Could you update these lines by replacing "Try again" with "Retry" and leaving everything else unchanged? Omit the pictures from your answer.

== Records for processing ==

..........

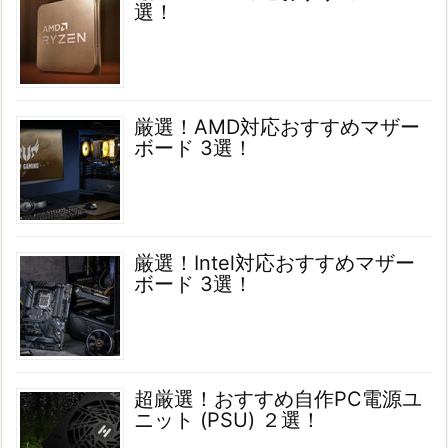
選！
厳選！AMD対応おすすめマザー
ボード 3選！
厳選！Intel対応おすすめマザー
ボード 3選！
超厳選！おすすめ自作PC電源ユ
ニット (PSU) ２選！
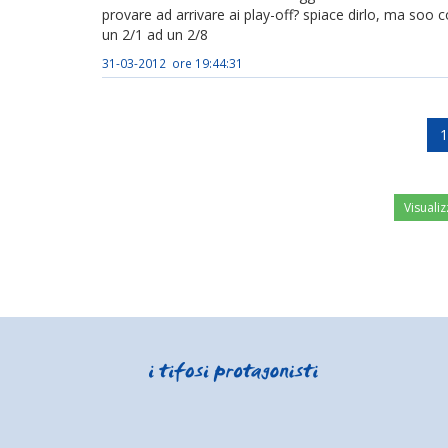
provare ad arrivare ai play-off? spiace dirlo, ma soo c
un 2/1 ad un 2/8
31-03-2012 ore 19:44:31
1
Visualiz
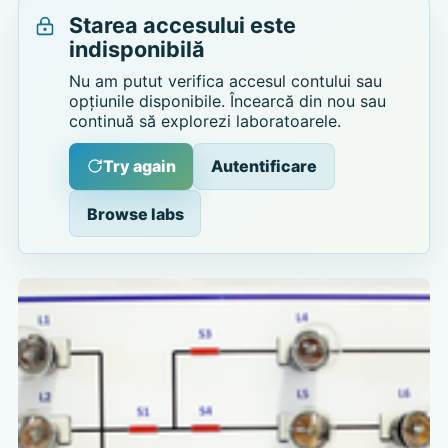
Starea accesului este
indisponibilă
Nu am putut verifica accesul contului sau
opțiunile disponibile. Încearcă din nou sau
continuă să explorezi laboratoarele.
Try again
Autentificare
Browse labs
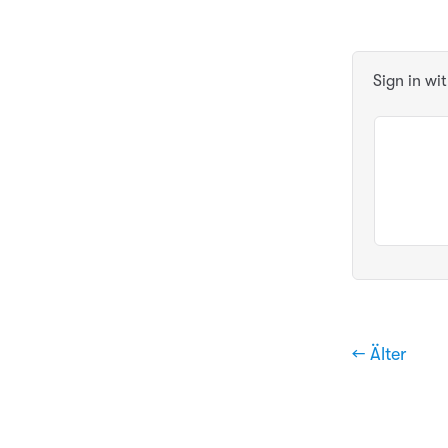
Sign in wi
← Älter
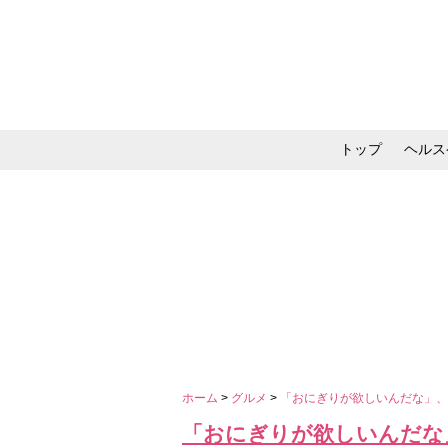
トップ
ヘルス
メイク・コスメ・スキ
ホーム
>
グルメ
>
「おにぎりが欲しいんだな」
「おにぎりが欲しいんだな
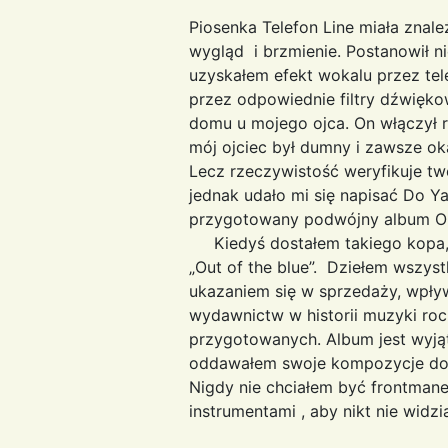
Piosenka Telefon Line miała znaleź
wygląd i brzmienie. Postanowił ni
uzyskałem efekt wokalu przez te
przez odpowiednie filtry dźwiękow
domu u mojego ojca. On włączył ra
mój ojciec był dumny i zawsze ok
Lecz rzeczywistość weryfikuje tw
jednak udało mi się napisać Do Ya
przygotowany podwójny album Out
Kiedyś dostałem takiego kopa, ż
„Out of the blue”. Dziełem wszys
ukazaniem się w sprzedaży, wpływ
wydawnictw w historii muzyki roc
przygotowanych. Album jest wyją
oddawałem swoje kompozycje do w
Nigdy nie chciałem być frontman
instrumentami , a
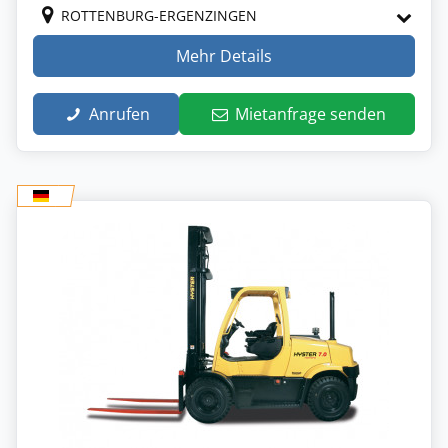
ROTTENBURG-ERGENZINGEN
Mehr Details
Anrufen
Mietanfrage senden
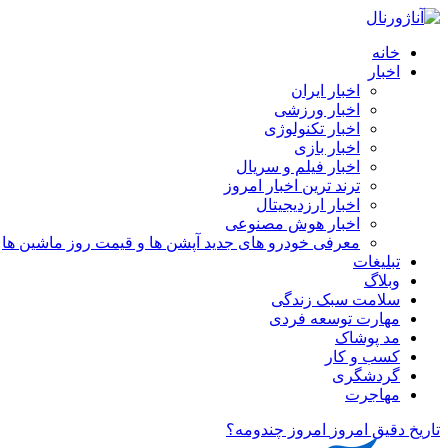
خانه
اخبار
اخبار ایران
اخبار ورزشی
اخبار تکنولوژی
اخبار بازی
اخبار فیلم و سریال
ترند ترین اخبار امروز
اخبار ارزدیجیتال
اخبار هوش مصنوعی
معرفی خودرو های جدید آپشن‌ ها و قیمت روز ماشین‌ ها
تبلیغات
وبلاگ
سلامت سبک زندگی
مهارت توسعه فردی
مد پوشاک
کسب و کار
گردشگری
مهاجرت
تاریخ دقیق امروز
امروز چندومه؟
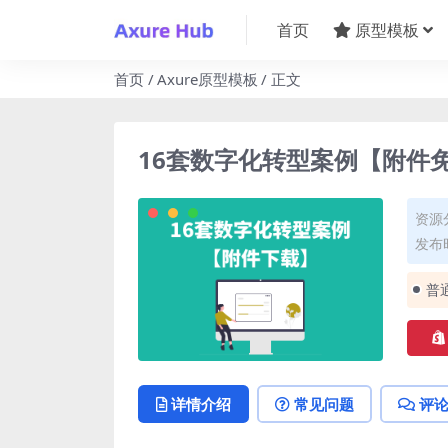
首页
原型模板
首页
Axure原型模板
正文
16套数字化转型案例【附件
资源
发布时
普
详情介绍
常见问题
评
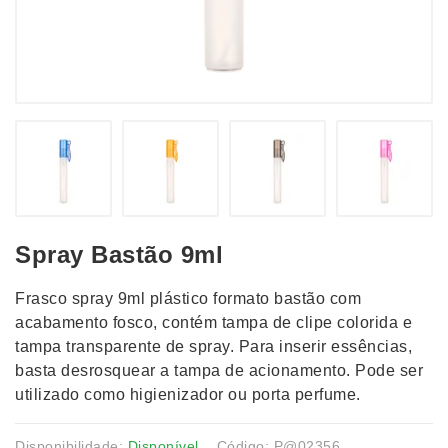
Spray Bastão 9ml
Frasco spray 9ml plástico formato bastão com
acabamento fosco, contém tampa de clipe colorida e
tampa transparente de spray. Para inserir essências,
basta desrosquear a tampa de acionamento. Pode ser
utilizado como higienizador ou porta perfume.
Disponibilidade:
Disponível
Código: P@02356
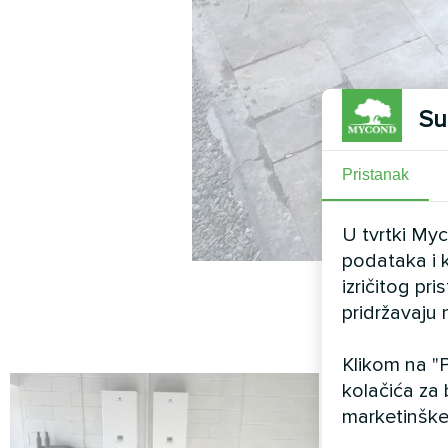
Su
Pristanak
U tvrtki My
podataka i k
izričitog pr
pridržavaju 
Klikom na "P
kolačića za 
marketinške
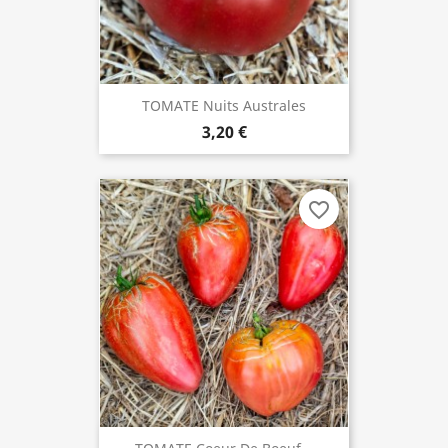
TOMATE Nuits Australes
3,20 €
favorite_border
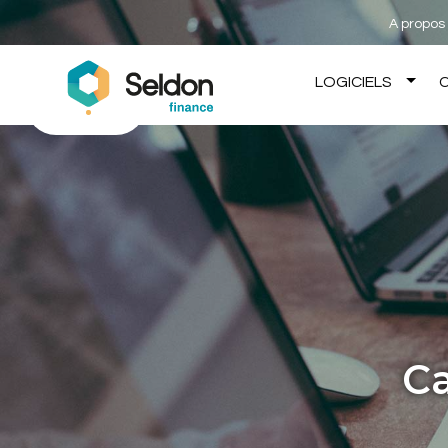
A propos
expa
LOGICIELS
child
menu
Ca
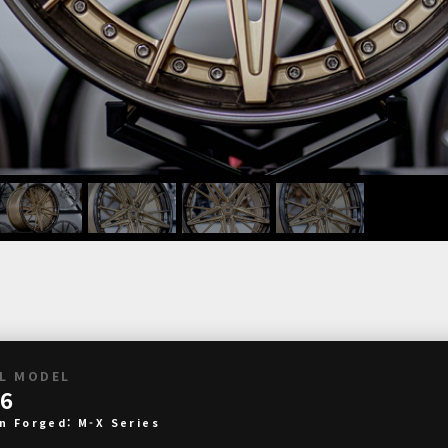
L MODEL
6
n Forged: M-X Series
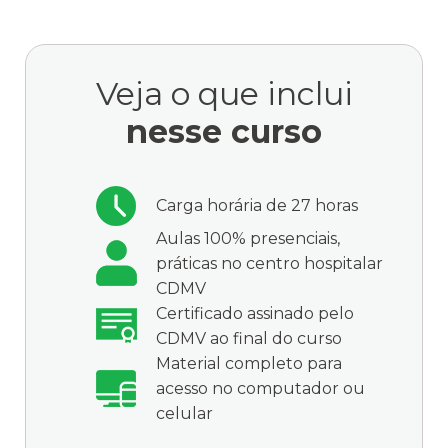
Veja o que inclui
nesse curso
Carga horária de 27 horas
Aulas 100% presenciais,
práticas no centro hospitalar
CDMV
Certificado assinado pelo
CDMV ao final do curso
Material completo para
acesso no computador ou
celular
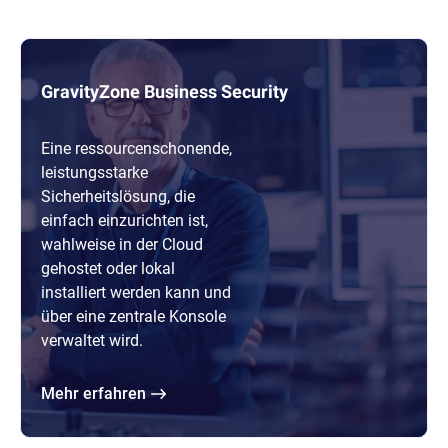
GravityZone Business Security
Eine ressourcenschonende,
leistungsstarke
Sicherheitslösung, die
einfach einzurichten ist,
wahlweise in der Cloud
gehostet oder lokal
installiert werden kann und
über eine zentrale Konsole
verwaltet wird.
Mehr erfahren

..........

== Response ==
選！
厳選！AMD対応おすすめマザー
ボード 3選！
厳選！Intel対応おすすめマザー
ボード 3選！
超厳選！おすすめ自作PC電源ユ
ニット (PSU) ２選！
provare ad arrivare ai play-off? spiace dirlo, ma soo c
un 2/1 ad un 2/8
31-03-2012 ore 19:44:31
1
Visualiz
Starea accesului este
indisponibilă
Nu am putut verifica accesul contului sau
opțiunile disponibile. Încearcă din nou sau
continuă să explorezi laboratoarele.
Retry
Autentificare
Browse labs
Sign in wi
← Älter
トップ
ヘルス
メイク・コスメ・スキ
ホーム
>
グルメ
>
「おにぎりが欲しいんだな」
「おにぎりが欲しいんだな
Piosenka Telefon Line miała znaleź
wygląd i brzmienie. Postanowił ni
uzyskałem efekt wokalu przez te
przez odpowiednie filtry dźwiękow
domu u mojego ojca. On włączył ra
mój ojciec był dumny i zawsze ok
Lecz rzeczywistość weryfikuje tw
jednak udało mi się napisać Do Ya
przygotowany podwójny album Out
Kiedyś dostałem takiego kopa, ż
„Out of the blue”. Dziełem wszys
ukazaniem się w sprzedaży, wpływ
wydawnictw w historii muzyki roc
przygotowanych. Album jest wyją
oddawałem swoje kompozycje do w
Nigdy nie chciałem być frontman
instrumentami , a
ROTTENBURG-ERGENZINGEN
Mehr Details
Anrufen
Mietanfrage senden
خانه
اخبار
اخبار ایران
اخبار ورزشی
اخبار تکنولوژی
اخبار بازی
اخبار فیلم و سریال
ترند ترین اخبار امروز
اخبار ارزدیجیتال
اخبار هوش مصنوعی
معرفی خودرو های جدید آپشن‌ ها و قیمت روز ماشین‌ ها
تبلیغات
وبلاگ
سلامت سبک زندگی
مهارت توسعه فردی
مد پوشاک
کسب و کار
گردشگری
مهاجرت
تاریخ دقیق امروز
امروز چندومه؟
首页
原型模板
首页
Axure原型模板
正文
16套数字化转型案例【附件
资源
发布时
普
详情介绍
常见问题
评
Spray Bastão 9ml
Frasco spray 9ml plástico formato bastão com
acabamento fosco, contém tampa de clipe colorida e
tampa transparente de spray. Para inserir essências,
basta desrosquear a tampa de acionamento. Pode ser
utilizado como higienizador ou porta perfume.
Disponibilidade:
Disponível
Código: P@02356
Su
Pristanak
U tvrtki My
podataka i k
izričitog pr
pridržavaju 
Klikom na "P
kolačića za 
marketinške
TOMATE Nuits Australes
3,20 €
favorite_border
A propos
expa
LOGICIELS
child
menu
Ca
L MODEL
6
n Forged: M-X Series
Veja o que inclui
nesse curso
Carga horária de 27 horas
Aulas 100% presenciais,
práticas no centro hospitalar
CDMV
Certificado assinado pelo
CDMV ao final do curso
Material completo para
acesso no computador ou
celular
GravityZone Business Security
Eine ressourcenschonende,
leistungsstarke
Sicherheitslösung, die
einfach einzurichten ist,
wahlweise in der Cloud
gehostet oder lokal
installiert werden kann und
über eine zentrale Konsole
verwaltet wird.
Mehr erfahren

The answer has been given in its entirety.